随着并行机的发展，并行算法求解大规模偏微分方程问题已成为科学计算中的重要研究方向之一。区域分解算法以其最优的收敛性和高度的可并行性受到众多研究者的青睐。本项目将提出一类求解抛物方程的时空并行 Schwarz 算法，即在时域上和空间上分别采用有限差分方法和有限元方法离散，得到一个耦合的线性系统，利用多层 Schwarz 算法在并行机上求解并得到多个时间步的解。首先，在时域上采用线性多步方法，提出求解抛物方程的时空并行的多层加性和乘性 Schwarz 算法。然后，通过建立关于时空区域分解的强 Cauchy-Schwarz 不等式性质和稳定分裂性质，证明该类算法的最优收敛性，分析其收敛率与网格步长、子区域个数、耦合的时间步数和网格层数之间的关系。最后，通过数值实验说明该类算法的最优性，并给出其在数千个核上的可扩展性结果。

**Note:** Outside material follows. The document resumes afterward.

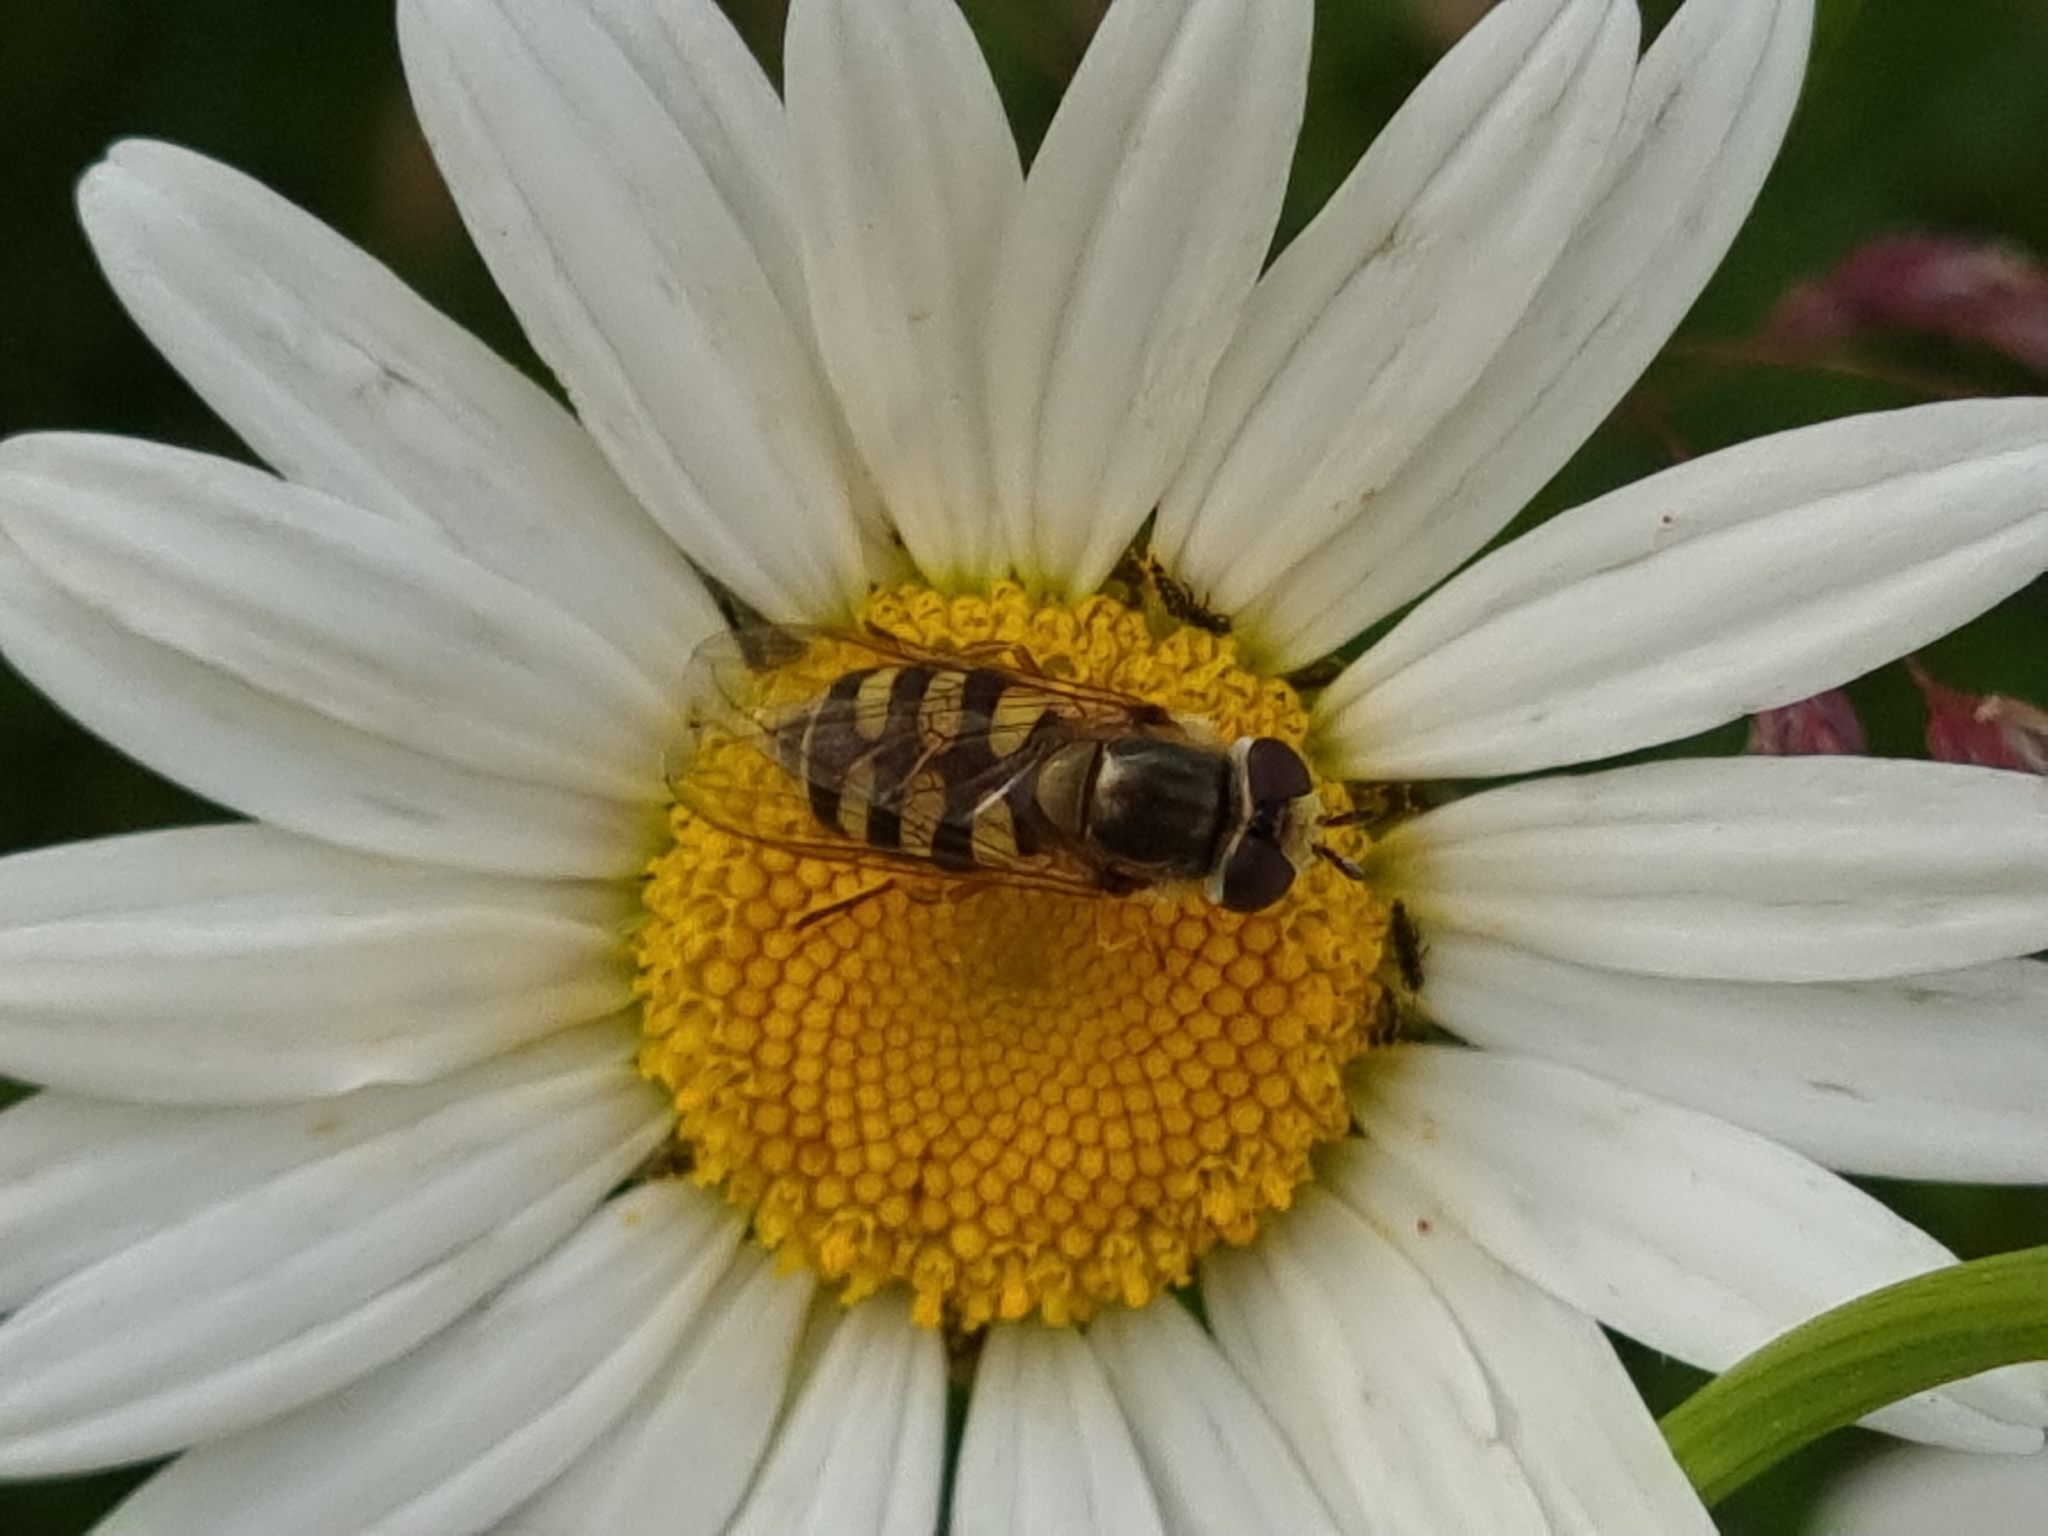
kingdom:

该类并行算法的研究对于快速求解长时间依赖问题具有重要的理论意义和应用价值。

Parallel algorithm for solving large-scale partial differential equations has become very important with the development of the supercomputer. Domain decomposition method has been investigated by many researchers because it is optimal and easy for parallelization. This program is devoted to present new implicit space-time Schwarz algorithms for solving parabolic equations, i.e., the finite difference method and finite element method are used to discretize the time and space domain. Then solve the coupled system by using multilevel Schwarz algorithms and obtain the solutions at many time steps. Firstly, based on the multistep method, we present multilevel space-time additive and multiplicative Schwarz algorithms. Then, by establishing two important properties of the space and time decomposition, i.e., a strengthened Cauchy-Schwarz type inequality and a stable multilevel decomposition, we develop a convergence theory and show how the convergence rate depends on the mesh sizes, the number of subdoamins, the window size and the umber of levels. Finally, some numerical experiments implemented on a parallel computer with thousands processors are presented and confirm the theory in terms of the optimality and scalability. The study of these new parallel algorithms is much significant for solving long time-dependent problems on both theoretically and practically.